◆ **TEXT PASSAGE**:

= = = = = = =

To know literally everything about your customers would require such vast volumes of information that you would never be able to make practical use of it - or even find the few facts relevant to any specific situation. In the more traditional forms of marketing the search is therefore narrowed down to those facts which are of most direct use, by using models (theories) which map just the purchase process. This approach focuses on the aspect of the customer's life which is of particular interest to the marketer. There are a range of alternative models, but of these I believe that of AIUAPR, which most directly links to the steps in the marketing/promotional process is the most generally useful;
-------------------------------------------------------------------------------------
|
Rule #64 - AIUAPR -
|
AWARENESS - before anything else can happen the potential customers must become aware that the product or service exists. Thus, the first task must be to gain the attention of the target audience. All the different models are, predictably, agreed on this first step. If the audience never hears the message they will not act on it, no matter how powerful it is.
INTEREST - but it is not sufficient to grab their attention. The message must interest them and persuade them that the product or service is relevant to their needs. The content of the message(s) must therefore be meaningful and clearly relevant to that target audience's needs, and this is where marketing research can come into its own.
UNDERSTANDING - once an interest is established, the prospective customer must be able to appreciate how well the offering may meet his or her needs, again as revealed by the marketing research. This may be no mean achievement where the copywriter has just fifty words, or ten seconds, to convey everything there is to say about it.
ATTITUDES - but the message must go even further; to persuade the reader to adopt a sufficiently positive attitude towards the product or service that he or she will purchase it, albeit as a trial. There is no adequate way of describing how this may be achieved. It is simply down to the magic of the copywriters art; based on the strength of the product or service itself.
PURCHASE - all the above stages might happen in a few minutes while the reader is considering the advertisement; in the comfort of his or her favourite armchair. The final buying decision, on the other hand, may take place some time later; perhaps weeks later, when the prospective buyer actually tries to find a shop which stocks the product.

= = = = = = =

◆ **EXTRACTED MATERIAL**:

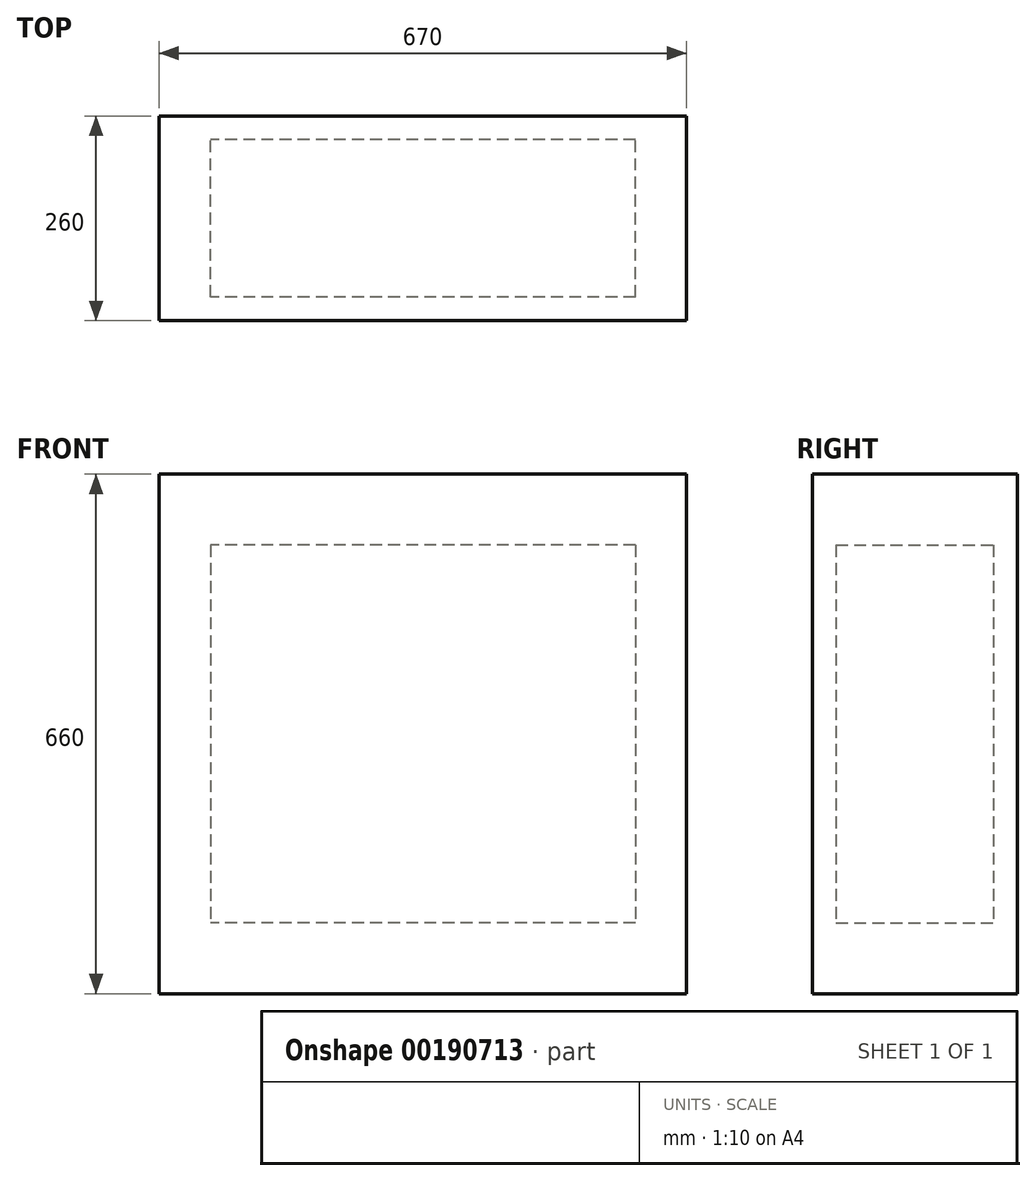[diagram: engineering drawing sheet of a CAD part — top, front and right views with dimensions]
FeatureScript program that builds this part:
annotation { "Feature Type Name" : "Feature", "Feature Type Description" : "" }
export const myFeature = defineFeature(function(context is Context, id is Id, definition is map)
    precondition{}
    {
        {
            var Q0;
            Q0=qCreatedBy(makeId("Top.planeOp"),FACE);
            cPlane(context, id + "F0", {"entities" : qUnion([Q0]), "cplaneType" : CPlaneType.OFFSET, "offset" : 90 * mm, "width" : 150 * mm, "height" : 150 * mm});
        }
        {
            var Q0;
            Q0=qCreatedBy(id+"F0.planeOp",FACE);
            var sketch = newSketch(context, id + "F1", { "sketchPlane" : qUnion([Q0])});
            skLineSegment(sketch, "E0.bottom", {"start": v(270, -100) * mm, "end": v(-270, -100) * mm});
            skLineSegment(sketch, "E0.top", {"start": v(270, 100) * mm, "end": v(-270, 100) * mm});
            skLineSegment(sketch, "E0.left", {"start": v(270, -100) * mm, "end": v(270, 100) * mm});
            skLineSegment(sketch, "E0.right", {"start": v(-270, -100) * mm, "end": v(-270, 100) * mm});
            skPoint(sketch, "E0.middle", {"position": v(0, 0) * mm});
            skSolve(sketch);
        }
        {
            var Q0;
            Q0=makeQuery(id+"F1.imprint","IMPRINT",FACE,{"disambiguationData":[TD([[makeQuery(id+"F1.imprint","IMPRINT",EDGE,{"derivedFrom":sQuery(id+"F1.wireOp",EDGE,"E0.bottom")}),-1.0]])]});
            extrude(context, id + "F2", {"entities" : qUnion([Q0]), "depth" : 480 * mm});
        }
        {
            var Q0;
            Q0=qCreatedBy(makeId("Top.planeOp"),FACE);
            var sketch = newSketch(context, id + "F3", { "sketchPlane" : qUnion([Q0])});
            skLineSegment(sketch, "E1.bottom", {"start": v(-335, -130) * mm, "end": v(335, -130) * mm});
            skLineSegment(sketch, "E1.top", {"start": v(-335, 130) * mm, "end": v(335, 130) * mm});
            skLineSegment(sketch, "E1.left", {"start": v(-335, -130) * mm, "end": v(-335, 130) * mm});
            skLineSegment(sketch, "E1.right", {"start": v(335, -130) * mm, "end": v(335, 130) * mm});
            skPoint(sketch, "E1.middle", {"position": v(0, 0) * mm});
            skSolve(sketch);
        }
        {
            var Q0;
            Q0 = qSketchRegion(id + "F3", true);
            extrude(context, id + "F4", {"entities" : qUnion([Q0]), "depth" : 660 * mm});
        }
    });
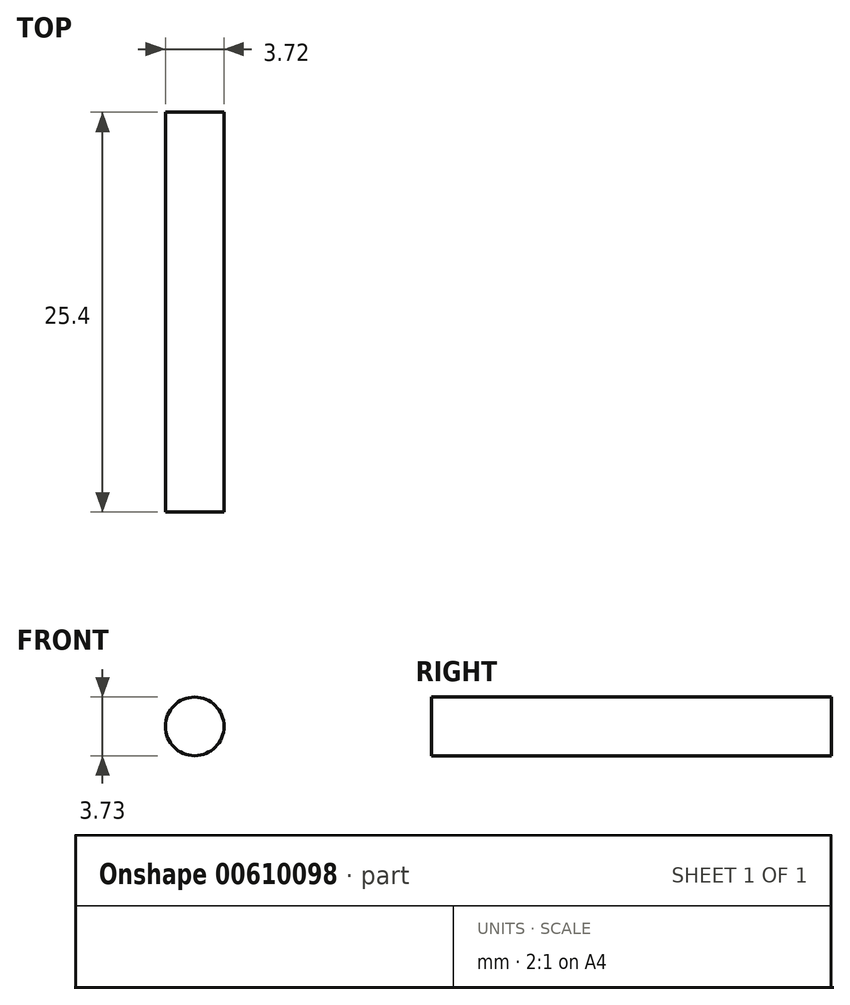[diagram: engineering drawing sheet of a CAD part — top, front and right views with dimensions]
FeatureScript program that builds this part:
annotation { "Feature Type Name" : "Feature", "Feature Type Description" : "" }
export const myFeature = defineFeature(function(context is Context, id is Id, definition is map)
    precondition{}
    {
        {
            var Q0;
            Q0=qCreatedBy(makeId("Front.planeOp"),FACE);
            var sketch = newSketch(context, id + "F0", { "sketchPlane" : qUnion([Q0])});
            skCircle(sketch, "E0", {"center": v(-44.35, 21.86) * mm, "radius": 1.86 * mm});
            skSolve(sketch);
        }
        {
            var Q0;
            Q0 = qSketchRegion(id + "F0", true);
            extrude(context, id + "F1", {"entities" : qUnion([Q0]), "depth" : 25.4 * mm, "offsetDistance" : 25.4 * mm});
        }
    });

= = = = = = =

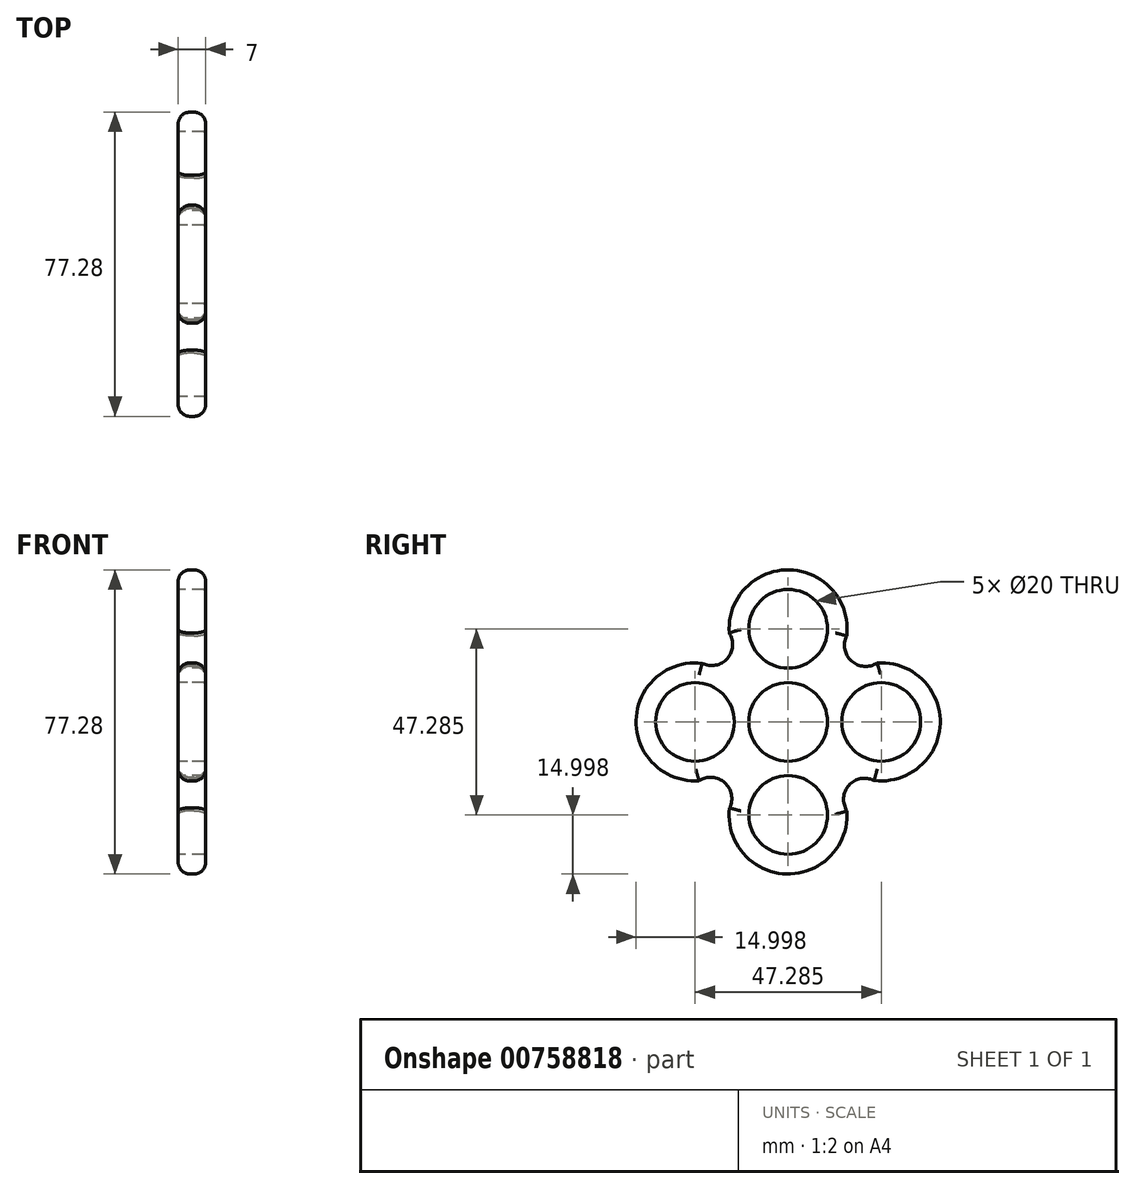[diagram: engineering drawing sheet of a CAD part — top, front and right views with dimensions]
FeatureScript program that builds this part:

= = = = = = =

◆ **OBJECTIVE 1**:
Do the following statements agree with the passage above on the AIUAPR marketing model? Answer yes or no for each, quoting the words of the passage that decide it.
(a) All the different models agree that gaining awareness is the first step.
(b) The final buying decision always happens while the reader is considering the advertisement.
(c) There is an adequate way of describing how a positive attitude toward the product may be achieved.
◆ **OBJECTIVE 2**: Reproduce the passage on the AIUAPR marketing model from "UNDERSTANDING - once" up to and including "or service itself.".
◆ **OBJECTIVE 3**: Carry on with the passage on the AIUAPR marketing model from the point where it stops.

◆ **FINAL RESULT 1**:
(a) Yes: "All the different models are, predictably, agreed on this first step."
(b) No: "The final buying decision, on the other hand, may take place some time later; perhaps weeks later"
(c) No: "There is no adequate way of describing how this may be achieved."

◆ **FINAL RESULT 2**:
UNDERSTANDING - once an interest is established, the prospective customer must be able to appreciate how well the offering may meet his or her needs, again as revealed by the marketing research. This may be no mean achievement where the copywriter has just fifty words, or ten seconds, to convey everything there is to say about it.
ATTITUDES - but the message must go even further; to persuade the reader to adopt a sufficiently positive attitude towards the product or service that he or she will purchase it, albeit as a trial. There is no adequate way of describing how this may be achieved. It is simply down to the magic of the copywriters art; based on the strength of the product or service itself.

◆ **FINAL RESULT 3**:
REPEAT PURCHASE - but in most cases this first purchase is best viewed as just a trial purchase. Only if the experience is a success for the customer will it be turned into repeat purchases. These repeats, not the single purchase which is the focus of most models, are where the vendors focus should be, for these are where the profits are generated. The earlier stages are merely a very necessary prerequisite for this!
This is a very simple model, and as such does apply quite generally. Its lessons are that you cannot obtain repeat purchasing without going through the stages of building awareness and then obtaining trial use; which has to be successful. It is a pattern which applies to all repeat purchase products and services; industrial goods just as much as baked beans.
This simple theory is rarely taken any further - to look at the series of transactions which such repeat purchasing implies. The consumer's growing experience over a number of such transactions is often the determining factor in the later - and future - purchases. All the succeeding transactions are, thus, interdependent - and the overall decision-making process may accordingly be much more complex than most models allow for.
Accordingly I will, for once, appear to complicate matters! But, fortunately, the additional complexity has a logic to it. In the single dimension which the original model inhabits from top to bottom there is a growing involvement of the customer with the product or service. The 'Enhanced AIUAPR Model' takes this and adds a further dimension which specifically reflects on one side the attempts by the vendor to influence this process - which were implicit in the original model. It shows, however, the way in which the vendor's involvement changes from the most impactful advertising at the start of the process to the highest quality support at the end - a progression which is not fully described in less complex models.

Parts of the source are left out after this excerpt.